- IATA: none; ICAO: KMCZ; FAA LID: MCZ;

Summary
- Airport type: Public
- Owner: County of Martin
- Serves: Williamston, North Carolina
- Elevation AMSL: 75 ft / 23 m
- Coordinates: 35°51′44″N 077°10′42″W﻿ / ﻿35.86222°N 77.17833°W

Map
- MCZ Location of airport in North Carolina

Runways
| Direction | Length |  | Surface |
| ft | m |
| 3/21 | 5,000 | 1,524 | Asphalt |

Statistics (2021)
- Aircraft operations (year ending 5/30/2021): 12,500
- Based aircraft: 14
- Source: Federal Aviation Administration

= Martin County Airport =

Airport in Martin County, North Carolina, United States

Martin County Airport is a county-owned, public-use airport in Martin County, North Carolina, United States. It is located six nautical miles (7 mi, 11 km) west of the central business district of Williamston, North Carolina. This airport is included in the National Plan of Integrated Airport Systems for 2011–2015, which categorized it as a general aviation facility.

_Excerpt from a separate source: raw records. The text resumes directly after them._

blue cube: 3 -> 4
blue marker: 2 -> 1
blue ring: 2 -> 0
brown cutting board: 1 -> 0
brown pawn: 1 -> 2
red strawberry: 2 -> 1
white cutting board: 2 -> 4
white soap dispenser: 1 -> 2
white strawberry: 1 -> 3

Although most U.S. airports use the same three-letter location identifier for the FAA and IATA, this airport is assigned MCZ by the FAA but has no designation from the IATA (which assigned MCZ to Zumbi dos Palmares Airport in Maceió, Alagoas, Brazil). The airport's ICAO identifier is KMCZ.

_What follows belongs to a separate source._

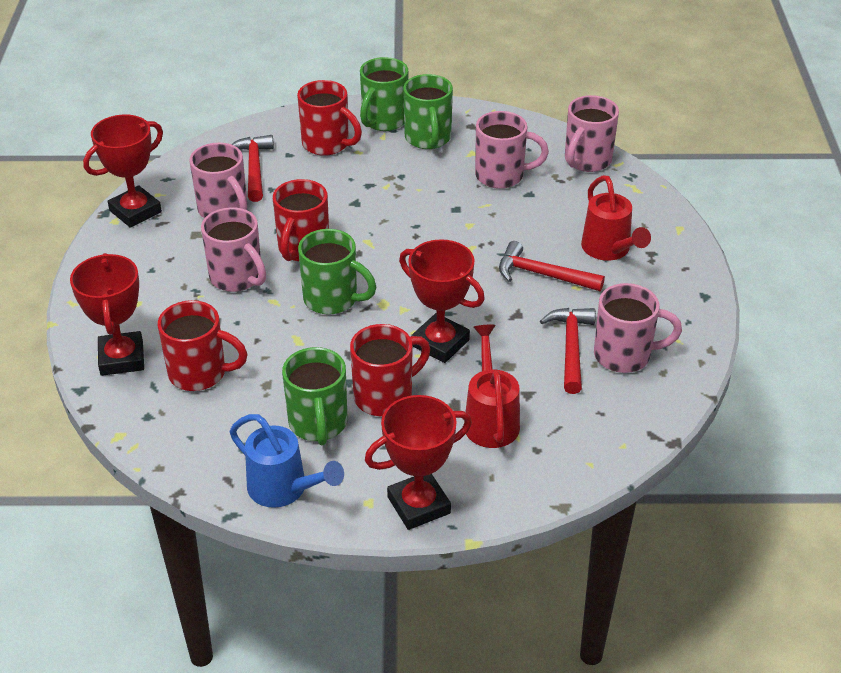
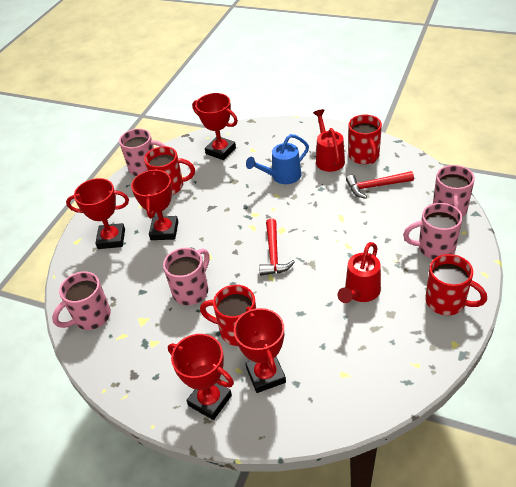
green mug: 4 -> 0
red hammer: 3 -> 2
red trophy: 4 -> 5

== Facilities and aircraft ==
Martin County Airport covers an area of 110 acres (45 ha) at an elevation of 75 feet (23 m) above mean sea level. It has one runway designated 3/21 with an asphalt surface measuring 5,000 by 75 feet (1,524 x 23 m).

For the 12-month period ending May 30, 2021, the airport had 12,500 aircraft operations, an average of 34 per day: 96% general aviation and 4% military. At that time there were 14 aircraft based at this airport: 13 single-engine and 1 multi-engine.